Will it though? I mean these illnesses are chronic and many are untreatable. So, I'm not sure which part of it is supposed to pass. Is it the never-ending list of symptoms? Or the chronic pain? Is it the constant need for care and support? What part of our chronic illness is supposed to pass? I understand that some people think these words of encouragement are helping us in some way, but they usually don't. Personally, I just get frustrated by these words. I would be overjoyed if it were possible to move past this stage of my life, but I just don't see how that's possible. These diagnoses are forever and that's something I'm going to have to live with.

Photo Credit: Someecards

15. "It's all in your head."
I really wish that people would stop saying this. There are so many chronic illness warriors out there that are living undiagnosed because people don't believe their symptoms are real. So many of us have heard, "it's all in your head," "you're making it up," or "you're faking it for attention." But the reality of the situation is this, what would we get out of faking an illness? If I had to fake the symptoms that I experience on a daily basis, I would be exhausted. And frankly, I can't think of a single reward that would be worth that time and effort. So whether or not it's a physical or mental illness and whether or not you believe the person is experiencing these symptoms, keep that to your self. I went years undiagnosed and hearing these things made me begin to think that I was going crazy. I started questioning whether or not I was really in pain or if I was just imagining my symptoms and that isn't something that I should have had to endure. Because ultimately, it just makes things worse.

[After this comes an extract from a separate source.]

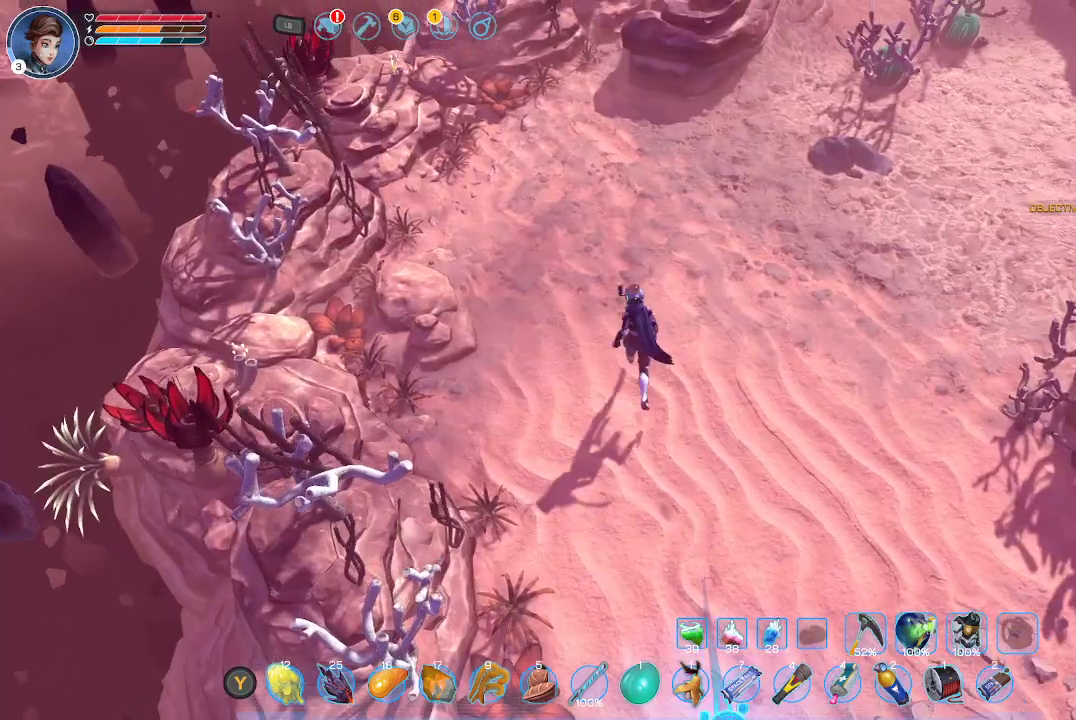
Gameplay with a controller (Xbox layout); each line is a JSON object with the inputs held at the frame after it. "events" lists button and stick changes between this image and that frame as [ms after this image, input, new state], when the widget could be followed in between.
{"buttons": [], "left_stick": "center", "right_stick": "center", "events": [[167, "left_stick", "center"]]}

As I mentioned in my previous posts, even I struggle to find the right words sometimes. I only learned what not to say by being thrown into this hectic world of illnesses and doctor's appointments. I promise, I didn't write this post to make you feel bad. I wrote it to help you better understand us and make it easier for you to say the right things around the spoonie in your life. :)

And if you're still looking for a little bit of guidance, just THINK before you speak. The THINK method is a great one for anytime you're ready to talk, whether its in person or online. Ask yourself these questions before speaking:
T: Is it true?
H: Is it helpful?
I: Is it inspiring?
N: Is it necessary?
K: Is it kind?

Spoonies: are there any sayings or questions you'd like to add to my list?

Everyone else: do any of these sayings or questions bother you, even if you're not a spoonie? Are there any that you would like to add?